8 mars 2011: 100 ans de la Journée Internationale de la Femme (1911-2011)

Le 29 mars 1911, la première Journée Internationale de la Femme a eu lieu au Danemark, en Allemagne, en Autriche, en Suisse et aux Etats-Unis.

La revendication politique était de donner le droit de vote actif et passif aux femmes. Plus d’un million de femmes se sont rassemblées dans la rue, ce qui constitue à l’époque un mouvement de masse sans pareilles.

Au Luxembourg, le droit de vote des femmes existe depuis 1919.

En 1957, le principe du salaire égal pour un travail égal fut inscrit dans le Traité de Rome comme un des principes fondamentaux de l’Union européenne.

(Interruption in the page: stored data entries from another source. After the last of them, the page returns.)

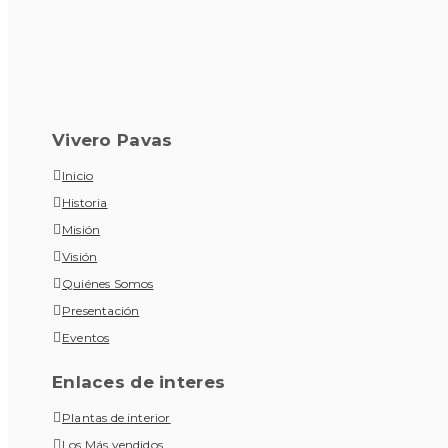
Vivero Pavas
Inicio
Historia
Misión
Visión
Quiénes Somos
Presentación
Eventos
Enlaces de interes
Plantas de interior
Los Más vendidos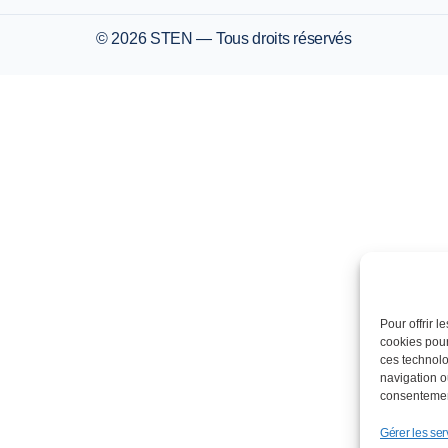
© 2026 STEN — Tous droits réservés
Pour offrir 
cookies pour
ces technolo
navigation ou
consentement
Gérer les ser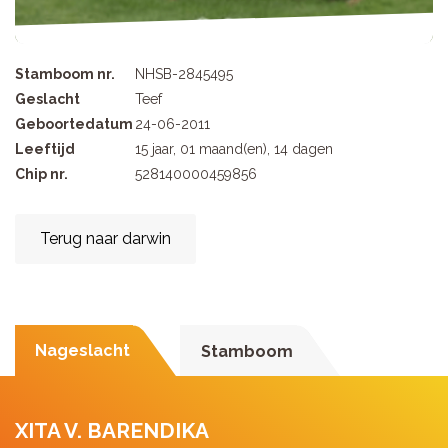
Stamboom nr.
NHSB-2845495
Geslacht
Teef
Geboortedatum
24-06-2011
Leeftijd
15 jaar, 01 maand(en), 14 dagen
Chip nr.
528140000459856
Terug naar darwin
Nageslacht
Stamboom
XITA V. BARENDIKA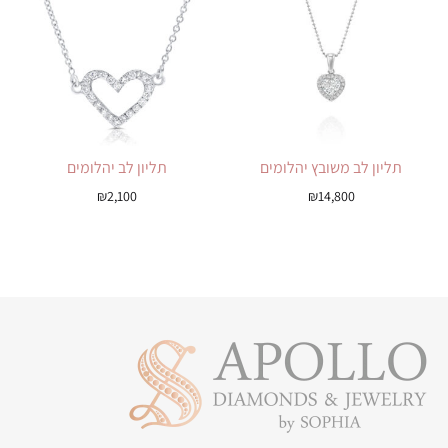
תליון לב משובץ יהלומים
תליון לב יהלומים
₪
2,100
₪
14,800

La législation luxembourgeoise relative à l’égalité de traitement existe depuis 1979 et 1981.

Depuis 100 ans, les femmes et les hommes ont lutté pour cette « égalité de traitement ».

Aujourd’hui, les revendications sont différentes de celles en 1911. Beaucoup de revendications datent déjà depuis longtemps. Nous avons des lois nationales, des directives européennes et des conventions internationales.

L’emploi féminin croît sans cesse, pourtant une véritable égalité des femmes et des hommes dans la prise de décision politique, économique et sociétale est toujours inexistante.

Egalité salariale, maisons relais qualifiées pour chaque enfant, heures de travail modernes, conciliation de la vie professionnelle et de la vie familiale, égalité des chances et carrières, femmes aux postes de décision, lutte contre les emplois précaires, pensions égales et ainsi de suite.Voilà les revendications que nous posons toujours pour ce 100ième anniversaire de la Journée Internationale de la Femme.

Depuis des années, il existe dans les différents Etats européens une Journée de l’égalité salariale. Le 5 mars 2011 le première Journée européenne de l’égalité salariale a également eu lieu. Les femmes gagnent en moyenne 17,5 % de moins que les hommes. Dans l’Union européenne, l’écart salarial varie entre 5 % en Italie et 30 % en Estonie. Au Luxembourg, il s’élève à 12,4 %.

Début 2011, la Commission européenne a lancé une campagne de sensibilisation portant sur l’« Accès des femmes aux postes de décision » et visant l’introduction de quotas légaux dans le cas où aucun résultat à ce propos n’a pu être négocié.

Les initiatives sont donc nombreuses et il reste à espérer que nous ne devons pas encore une fois attendre plusieurs décennies pour que les femmes et les hommes procèdent à un changement de mentalité collectif!